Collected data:
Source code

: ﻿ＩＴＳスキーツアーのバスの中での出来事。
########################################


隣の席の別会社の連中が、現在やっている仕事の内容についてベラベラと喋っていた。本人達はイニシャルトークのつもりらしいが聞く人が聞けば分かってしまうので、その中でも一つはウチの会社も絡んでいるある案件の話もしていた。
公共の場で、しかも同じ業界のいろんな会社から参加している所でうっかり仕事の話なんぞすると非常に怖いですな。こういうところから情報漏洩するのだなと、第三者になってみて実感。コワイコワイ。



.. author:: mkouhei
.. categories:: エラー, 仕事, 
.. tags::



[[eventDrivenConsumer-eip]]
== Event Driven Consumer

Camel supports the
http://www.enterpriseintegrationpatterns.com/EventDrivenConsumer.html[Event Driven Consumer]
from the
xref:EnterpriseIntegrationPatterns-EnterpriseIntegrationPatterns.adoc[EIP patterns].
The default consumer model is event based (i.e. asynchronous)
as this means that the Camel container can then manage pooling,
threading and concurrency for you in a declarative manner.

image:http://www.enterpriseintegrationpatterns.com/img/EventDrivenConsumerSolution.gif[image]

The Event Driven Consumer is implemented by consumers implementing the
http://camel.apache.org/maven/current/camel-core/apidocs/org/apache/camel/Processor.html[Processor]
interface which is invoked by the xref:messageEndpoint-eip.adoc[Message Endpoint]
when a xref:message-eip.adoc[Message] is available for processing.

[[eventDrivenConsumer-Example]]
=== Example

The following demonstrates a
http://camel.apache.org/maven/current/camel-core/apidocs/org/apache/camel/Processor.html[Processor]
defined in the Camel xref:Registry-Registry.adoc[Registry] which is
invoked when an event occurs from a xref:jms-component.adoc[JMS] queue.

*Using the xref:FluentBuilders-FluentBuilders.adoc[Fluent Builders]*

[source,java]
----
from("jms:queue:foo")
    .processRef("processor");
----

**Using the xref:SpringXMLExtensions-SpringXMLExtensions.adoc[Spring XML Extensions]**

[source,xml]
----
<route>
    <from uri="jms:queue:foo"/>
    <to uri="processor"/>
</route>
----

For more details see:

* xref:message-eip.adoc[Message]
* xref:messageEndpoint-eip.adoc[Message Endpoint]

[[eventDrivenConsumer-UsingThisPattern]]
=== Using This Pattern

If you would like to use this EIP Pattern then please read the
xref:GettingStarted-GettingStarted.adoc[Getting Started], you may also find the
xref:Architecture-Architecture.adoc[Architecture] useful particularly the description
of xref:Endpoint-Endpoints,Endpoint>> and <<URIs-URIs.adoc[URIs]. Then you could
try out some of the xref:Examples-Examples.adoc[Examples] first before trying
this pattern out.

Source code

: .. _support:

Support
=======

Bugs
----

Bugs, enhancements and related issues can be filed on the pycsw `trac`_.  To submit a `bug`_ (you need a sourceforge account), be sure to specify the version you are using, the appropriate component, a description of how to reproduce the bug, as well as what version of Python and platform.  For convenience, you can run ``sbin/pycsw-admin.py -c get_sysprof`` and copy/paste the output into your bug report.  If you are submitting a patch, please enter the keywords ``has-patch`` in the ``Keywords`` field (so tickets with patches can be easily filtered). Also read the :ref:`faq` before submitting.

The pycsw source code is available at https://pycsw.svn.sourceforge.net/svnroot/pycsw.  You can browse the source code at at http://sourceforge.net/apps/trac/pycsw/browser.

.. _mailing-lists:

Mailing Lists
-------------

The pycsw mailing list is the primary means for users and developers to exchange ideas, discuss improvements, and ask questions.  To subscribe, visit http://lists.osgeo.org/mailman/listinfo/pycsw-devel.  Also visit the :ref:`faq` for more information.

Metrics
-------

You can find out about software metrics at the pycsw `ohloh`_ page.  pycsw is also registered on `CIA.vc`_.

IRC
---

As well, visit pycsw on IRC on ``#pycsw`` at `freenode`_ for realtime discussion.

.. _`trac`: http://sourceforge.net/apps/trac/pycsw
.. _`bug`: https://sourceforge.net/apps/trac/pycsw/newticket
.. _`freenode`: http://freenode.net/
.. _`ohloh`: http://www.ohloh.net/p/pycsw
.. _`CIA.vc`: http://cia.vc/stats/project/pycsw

Exercise requirements: Each line of the records must be reproduced exactly.

Solution for this problem:
Source code

: ﻿ＩＴＳスキーツアーのバスの中での出来事。
########################################


隣の席の別会社の連中が、現在やっている仕事の内容についてベラベラと喋っていた。本人達はイニシャルトークのつもりらしいが聞く人が聞けば分かってしまうので、その中でも一つはウチの会社も絡んでいるある案件の話もしていた。
公共の場で、しかも同じ業界のいろんな会社から参加している所でうっかり仕事の話なんぞすると非常に怖いですな。こういうところから情報漏洩するのだなと、第三者になってみて実感。コワイコワイ。



.. author:: mkouhei
.. categories:: エラー, 仕事, 
.. tags::



[[eventDrivenConsumer-eip]]
== Event Driven Consumer

Camel supports the
http://www.enterpriseintegrationpatterns.com/EventDrivenConsumer.html[Event Driven Consumer]
from the
xref:EnterpriseIntegrationPatterns-EnterpriseIntegrationPatterns.adoc[EIP patterns].
The default consumer model is event based (i.e. asynchronous)
as this means that the Camel container can then manage pooling,
threading and concurrency for you in a declarative manner.

image:http://www.enterpriseintegrationpatterns.com/img/EventDrivenConsumerSolution.gif[image]

The Event Driven Consumer is implemented by consumers implementing the
http://camel.apache.org/maven/current/camel-core/apidocs/org/apache/camel/Processor.html[Processor]
interface which is invoked by the xref:messageEndpoint-eip.adoc[Message Endpoint]
when a xref:message-eip.adoc[Message] is available for processing.

[[eventDrivenConsumer-Example]]
=== Example

The following demonstrates a
http://camel.apache.org/maven/current/camel-core/apidocs/org/apache/camel/Processor.html[Processor]
defined in the Camel xref:Registry-Registry.adoc[Registry] which is
invoked when an event occurs from a xref:jms-component.adoc[JMS] queue.

*Using the xref:FluentBuilders-FluentBuilders.adoc[Fluent Builders]*

[source,java]
----
from("jms:queue:foo")
    .processRef("processor");
----

**Using the xref:SpringXMLExtensions-SpringXMLExtensions.adoc[Spring XML Extensions]**

[source,xml]
----
<route>
    <from uri="jms:queue:foo"/>
    <to uri="processor"/>
</route>
----

For more details see:

* xref:message-eip.adoc[Message]
* xref:messageEndpoint-eip.adoc[Message Endpoint]

[[eventDrivenConsumer-UsingThisPattern]]
=== Using This Pattern

If you would like to use this EIP Pattern then please read the
xref:GettingStarted-GettingStarted.adoc[Getting Started], you may also find the
xref:Architecture-Architecture.adoc[Architecture] useful particularly the description
of xref:Endpoint-Endpoints,Endpoint>> and <<URIs-URIs.adoc[URIs]. Then you could
try out some of the xref:Examples-Examples.adoc[Examples] first before trying
this pattern out.

Source code

: .. _support:

Support
=======

Bugs
----

Bugs, enhancements and related issues can be filed on the pycsw `trac`_.  To submit a `bug`_ (you need a sourceforge account), be sure to specify the version you are using, the appropriate component, a description of how to reproduce the bug, as well as what version of Python and platform.  For convenience, you can run ``sbin/pycsw-admin.py -c get_sysprof`` and copy/paste the output into your bug report.  If you are submitting a patch, please enter the keywords ``has-patch`` in the ``Keywords`` field (so tickets with patches can be easily filtered). Also read the :ref:`faq` before submitting.

The pycsw source code is available at https://pycsw.svn.sourceforge.net/svnroot/pycsw.  You can browse the source code at at http://sourceforge.net/apps/trac/pycsw/browser.

.. _mailing-lists:

Mailing Lists
-------------

The pycsw mailing list is the primary means for users and developers to exchange ideas, discuss improvements, and ask questions.  To subscribe, visit http://lists.osgeo.org/mailman/listinfo/pycsw-devel.  Also visit the :ref:`faq` for more information.

Metrics
-------

You can find out about software metrics at the pycsw `ohloh`_ page.  pycsw is also registered on `CIA.vc`_.

IRC
---

As well, visit pycsw on IRC on ``#pycsw`` at `freenode`_ for realtime discussion.

.. _`trac`: http://sourceforge.net/apps/trac/pycsw
.. _`bug`: https://sourceforge.net/apps/trac/pycsw/newticket
.. _`freenode`: http://freenode.net/
.. _`ohloh`: http://www.ohloh.net/p/pycsw
.. _`CIA.vc`: http://cia.vc/stats/project/pycsw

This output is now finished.